The Communist Party would also be likely to back down in the face of a united front. The American and Australian administrations have been leading a lonely charge in recent years, combating Beijing with little support from other states. Bullies are more likely to retreat if you confront them with friends by your side, says former US under secretary of state Keith Krach. Krach is one of several figures in the American establishment who were sanctioned by Beijing this month, after he led an international effort to keep “untrusted vendors” like the CCP out of 5G infrastructure.

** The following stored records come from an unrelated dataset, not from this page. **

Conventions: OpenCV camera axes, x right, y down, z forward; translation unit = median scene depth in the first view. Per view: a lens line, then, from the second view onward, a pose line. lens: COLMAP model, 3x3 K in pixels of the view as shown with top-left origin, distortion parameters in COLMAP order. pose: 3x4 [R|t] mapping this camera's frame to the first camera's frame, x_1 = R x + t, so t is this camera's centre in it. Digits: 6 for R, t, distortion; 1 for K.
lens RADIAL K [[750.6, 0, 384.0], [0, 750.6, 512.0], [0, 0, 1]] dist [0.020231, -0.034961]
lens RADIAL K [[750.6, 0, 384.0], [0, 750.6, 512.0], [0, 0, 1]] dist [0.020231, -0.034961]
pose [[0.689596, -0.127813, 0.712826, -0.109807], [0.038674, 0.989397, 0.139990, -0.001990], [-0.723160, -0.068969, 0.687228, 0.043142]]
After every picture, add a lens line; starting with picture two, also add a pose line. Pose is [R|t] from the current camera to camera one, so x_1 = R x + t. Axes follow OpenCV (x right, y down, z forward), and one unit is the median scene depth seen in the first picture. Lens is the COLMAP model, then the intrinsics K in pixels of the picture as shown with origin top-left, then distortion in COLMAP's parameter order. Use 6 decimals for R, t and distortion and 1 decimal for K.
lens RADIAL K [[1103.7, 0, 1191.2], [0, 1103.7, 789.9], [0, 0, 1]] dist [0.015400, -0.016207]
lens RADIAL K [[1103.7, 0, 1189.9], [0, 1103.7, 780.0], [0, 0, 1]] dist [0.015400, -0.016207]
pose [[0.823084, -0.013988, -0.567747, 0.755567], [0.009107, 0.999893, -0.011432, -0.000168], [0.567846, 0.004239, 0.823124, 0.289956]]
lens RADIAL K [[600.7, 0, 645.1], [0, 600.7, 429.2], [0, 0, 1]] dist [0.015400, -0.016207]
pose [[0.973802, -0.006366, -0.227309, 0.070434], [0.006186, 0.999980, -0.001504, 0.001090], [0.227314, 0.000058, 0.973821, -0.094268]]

There are many American names that the Party could have targeted, but only a handful made it onto the list. These were the figures who have scored tangible points against the Communist Party. Krach has been acting rather than talking; winning recruits to the cause instead of limiting himself to the ritual denunciation. The nationalists in Beijing won’t worry about criticism, and they certainly won’t listen to reason when it comes to the subject of Taiwanese self-determination. They’re not going to change their minds—they’re nationalists, after all. But with the right show of deterrence, we can prevent disaster.